O “fim da troika” tem data e hora marcada: 17 de Maio, uma semana antes das eleições europeias. Estas serão ao mesmo tempo a antecâmara das legislativas e de uma nova Comissão Europeia. A coincidência das eleições com o fim do programa de ajustamento é uma ocasião dourada para quem conduziu o processo português, em Lisboa e em Bruxelas. A correcção do défice e da dívida pública estiveram na origem destes três anos de empobrecimento colectivo. Mas, em Maio, o objectivo político não será o acerto de contas com esse período. Pelo contrário, a “fronteira da responsabilidade”, como a definiu Paulo Portas, será uma ocasião dourada para reformular a história.

A fronteira é um tema comum em política. Aponta numa direcção e separa um antes de um depois. Em Portugal, José Sócrates foi o último a glosar as “novas fronteiras” de John Kennedy. Eis que, no congresso do CDS, a ideia de fronteira regressou. Nada de extraordinário. Trata-se apenas de um sintoma de que a maioria de direita chegou à idade socrática, ou seja, à idade em que é preciso construir uma narrativa que substitua a realidade.

O Governo PSD-CDS construiu uma identidade cujo pilar central é a demonização do socratismo, enquanto culpado de todos os males e de todas a irresponsabilidades. À cabeça das quais estão o eleitoralismo, o despesismo e a mentira. Tudo isso José Sócrates fez. E por José Sócrates o ter feito os portugueses elegeram Passos Coelho.

- - - - -

● Explorar o material
(1) Traduza para inglês a frase "A fronteira é um tema comum em política.", retirada do texto sobre o fim da troika.
(2) Retome o texto sobre o fim da troika e escreva a continuação a partir da última frase apresentada.
As linhas seguintes não têm qualquer relação com o texto sobre o fim da troika.

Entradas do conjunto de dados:
- - - - -

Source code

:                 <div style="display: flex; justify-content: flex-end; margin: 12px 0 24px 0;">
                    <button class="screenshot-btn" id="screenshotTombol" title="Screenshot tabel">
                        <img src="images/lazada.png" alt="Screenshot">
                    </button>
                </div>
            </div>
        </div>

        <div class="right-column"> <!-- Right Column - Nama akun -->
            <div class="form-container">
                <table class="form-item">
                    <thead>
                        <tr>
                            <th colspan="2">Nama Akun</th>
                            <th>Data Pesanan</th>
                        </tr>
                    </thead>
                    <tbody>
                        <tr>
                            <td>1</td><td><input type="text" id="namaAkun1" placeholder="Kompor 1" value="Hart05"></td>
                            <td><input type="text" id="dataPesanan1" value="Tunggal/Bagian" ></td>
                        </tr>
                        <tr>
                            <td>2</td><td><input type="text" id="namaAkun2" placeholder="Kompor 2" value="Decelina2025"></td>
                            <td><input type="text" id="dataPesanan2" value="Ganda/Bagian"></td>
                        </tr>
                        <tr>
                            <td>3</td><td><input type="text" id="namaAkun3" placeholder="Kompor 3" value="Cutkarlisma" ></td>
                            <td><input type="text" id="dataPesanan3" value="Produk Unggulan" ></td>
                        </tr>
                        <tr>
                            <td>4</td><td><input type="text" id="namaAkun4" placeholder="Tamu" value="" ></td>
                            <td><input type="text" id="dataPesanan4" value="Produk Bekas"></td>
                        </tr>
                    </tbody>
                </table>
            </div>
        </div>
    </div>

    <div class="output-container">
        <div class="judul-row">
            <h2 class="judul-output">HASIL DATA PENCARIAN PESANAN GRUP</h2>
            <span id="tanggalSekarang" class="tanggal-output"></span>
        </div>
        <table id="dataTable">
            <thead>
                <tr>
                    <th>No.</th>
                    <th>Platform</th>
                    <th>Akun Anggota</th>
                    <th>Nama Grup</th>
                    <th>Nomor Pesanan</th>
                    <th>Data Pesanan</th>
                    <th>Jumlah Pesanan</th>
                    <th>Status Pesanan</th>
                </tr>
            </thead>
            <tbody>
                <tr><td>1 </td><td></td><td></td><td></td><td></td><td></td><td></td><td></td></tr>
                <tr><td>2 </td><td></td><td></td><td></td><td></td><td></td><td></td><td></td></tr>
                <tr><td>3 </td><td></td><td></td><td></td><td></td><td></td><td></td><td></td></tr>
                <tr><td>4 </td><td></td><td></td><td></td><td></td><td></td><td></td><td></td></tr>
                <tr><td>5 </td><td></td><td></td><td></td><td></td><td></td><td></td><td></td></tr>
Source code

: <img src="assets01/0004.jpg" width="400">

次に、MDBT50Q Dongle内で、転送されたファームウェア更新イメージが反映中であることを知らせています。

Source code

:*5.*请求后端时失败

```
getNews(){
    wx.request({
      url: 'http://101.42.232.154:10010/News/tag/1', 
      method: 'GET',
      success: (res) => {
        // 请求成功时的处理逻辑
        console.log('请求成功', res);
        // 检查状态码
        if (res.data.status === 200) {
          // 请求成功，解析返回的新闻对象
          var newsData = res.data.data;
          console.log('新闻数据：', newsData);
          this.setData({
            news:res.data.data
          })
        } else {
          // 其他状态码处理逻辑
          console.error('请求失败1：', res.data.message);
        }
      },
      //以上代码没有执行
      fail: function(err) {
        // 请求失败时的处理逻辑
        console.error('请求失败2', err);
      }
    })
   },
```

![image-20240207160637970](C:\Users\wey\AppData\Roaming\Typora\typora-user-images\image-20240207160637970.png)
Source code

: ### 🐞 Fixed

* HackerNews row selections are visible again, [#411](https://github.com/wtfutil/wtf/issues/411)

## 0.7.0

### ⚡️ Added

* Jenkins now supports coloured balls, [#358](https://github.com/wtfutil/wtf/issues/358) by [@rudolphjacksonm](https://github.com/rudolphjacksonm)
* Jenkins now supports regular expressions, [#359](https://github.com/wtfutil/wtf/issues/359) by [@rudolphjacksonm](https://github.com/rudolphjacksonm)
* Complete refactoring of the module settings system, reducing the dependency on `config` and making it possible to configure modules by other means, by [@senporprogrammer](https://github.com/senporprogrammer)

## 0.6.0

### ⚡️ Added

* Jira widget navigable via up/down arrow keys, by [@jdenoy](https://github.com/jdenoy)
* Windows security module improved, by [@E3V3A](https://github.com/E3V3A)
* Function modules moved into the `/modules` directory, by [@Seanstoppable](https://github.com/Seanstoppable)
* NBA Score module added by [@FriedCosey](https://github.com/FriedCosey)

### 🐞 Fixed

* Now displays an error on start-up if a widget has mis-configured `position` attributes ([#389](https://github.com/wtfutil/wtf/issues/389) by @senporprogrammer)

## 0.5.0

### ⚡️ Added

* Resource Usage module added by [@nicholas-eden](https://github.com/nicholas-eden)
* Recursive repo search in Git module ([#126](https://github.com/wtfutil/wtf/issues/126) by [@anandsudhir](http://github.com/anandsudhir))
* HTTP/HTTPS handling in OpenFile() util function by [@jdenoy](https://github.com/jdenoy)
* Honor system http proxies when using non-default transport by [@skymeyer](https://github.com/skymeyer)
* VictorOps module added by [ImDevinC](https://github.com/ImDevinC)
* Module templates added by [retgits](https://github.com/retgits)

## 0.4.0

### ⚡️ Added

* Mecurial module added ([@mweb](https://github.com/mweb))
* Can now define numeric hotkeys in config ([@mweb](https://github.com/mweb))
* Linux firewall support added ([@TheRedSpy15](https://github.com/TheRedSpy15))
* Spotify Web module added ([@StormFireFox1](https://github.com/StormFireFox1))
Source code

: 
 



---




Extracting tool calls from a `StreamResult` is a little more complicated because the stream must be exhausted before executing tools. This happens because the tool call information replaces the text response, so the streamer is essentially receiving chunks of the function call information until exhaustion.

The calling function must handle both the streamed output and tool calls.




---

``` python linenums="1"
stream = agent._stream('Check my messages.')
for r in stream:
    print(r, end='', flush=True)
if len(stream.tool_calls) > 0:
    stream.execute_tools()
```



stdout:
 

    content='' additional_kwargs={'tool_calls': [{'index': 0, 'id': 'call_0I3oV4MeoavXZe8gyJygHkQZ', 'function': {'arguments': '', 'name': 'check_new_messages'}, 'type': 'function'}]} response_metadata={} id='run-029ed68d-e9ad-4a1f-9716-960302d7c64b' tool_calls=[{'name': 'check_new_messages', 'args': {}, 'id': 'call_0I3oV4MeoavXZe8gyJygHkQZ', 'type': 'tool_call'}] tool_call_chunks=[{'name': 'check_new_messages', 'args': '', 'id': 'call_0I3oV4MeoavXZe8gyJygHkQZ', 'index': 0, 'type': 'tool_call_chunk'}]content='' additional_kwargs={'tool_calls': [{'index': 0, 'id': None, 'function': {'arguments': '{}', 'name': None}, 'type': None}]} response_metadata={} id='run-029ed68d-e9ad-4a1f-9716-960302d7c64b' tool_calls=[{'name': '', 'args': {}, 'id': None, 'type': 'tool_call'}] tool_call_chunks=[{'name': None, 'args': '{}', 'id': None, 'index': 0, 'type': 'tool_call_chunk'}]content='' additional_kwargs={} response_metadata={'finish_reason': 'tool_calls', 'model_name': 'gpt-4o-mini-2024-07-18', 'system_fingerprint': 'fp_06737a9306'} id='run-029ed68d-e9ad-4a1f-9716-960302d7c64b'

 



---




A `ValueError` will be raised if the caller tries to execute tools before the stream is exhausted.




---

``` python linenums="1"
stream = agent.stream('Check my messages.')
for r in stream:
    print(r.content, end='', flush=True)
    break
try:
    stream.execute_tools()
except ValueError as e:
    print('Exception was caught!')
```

- - - - -

● Resultados por tarefa
(1) The border is a common theme in politics.

(2)
A política portuguesa faz-se de ciclos que se repetem. Como se a memória se esvaísse. Há muito que cada governo que chega lamenta não poder fazer o que prometeu, devido ao estado calamitoso em que o inquilino anterior deixou o país. Em teoria, o príncipe herdeiro designado como sucessor nesta dinastia do esquecimento é António José Seguro. Com a economia a puxar a seu favor, a maioria parece decidida a manter-se no seu posto. Para tanto insiste em lembrar como José Sócrates foi mau para fazer esquecer a catástrofe que foi a governação dos últimos três anos.


Passámos por isso da narrativa da catástrofe à narrativa da redenção. Aproximam-se os restauradores: ao contrário dos idos de 1640, os que governaram durante o “protectorado” querem ser também os libertadores. Miguel de Vasconcelos e D. João IV, o mesmo combate! Como sair do programa de ajustamento já não é resolver um problema do país, é aplicar um programa eleitoral.

Em Bruxelas, Barroso sonha com a possibilidade de poder sair do cargo declarando que salvou o euro. Assim poderá começar a construir o seu personagem de candidato a Belém: a imagem do presidente fraco, vagueando à deriva dos caprichos da sra. Merkel, será milagrosamente substituída pela do “salvador do euro”.

Cavalga-se a falácia do fim da crise, como se as melhorias da economia tivessem resultado das políticas de austeridadeuando o que essas políticas de austeridade radical conseguiram foi atirar tudo ao chão, enquanto as reformas continuam por fazer.

Sim, a maré do crescimento está favorável, mas o ponto de partida da economia está muito abaixo dos valores de há três anos. Vivíamos acima da riqueza que produzíamos, diz-se. Com a austeridade, passámos a produzir menos. Passámos de viver acima do que tínhamos para ter menos com que viver.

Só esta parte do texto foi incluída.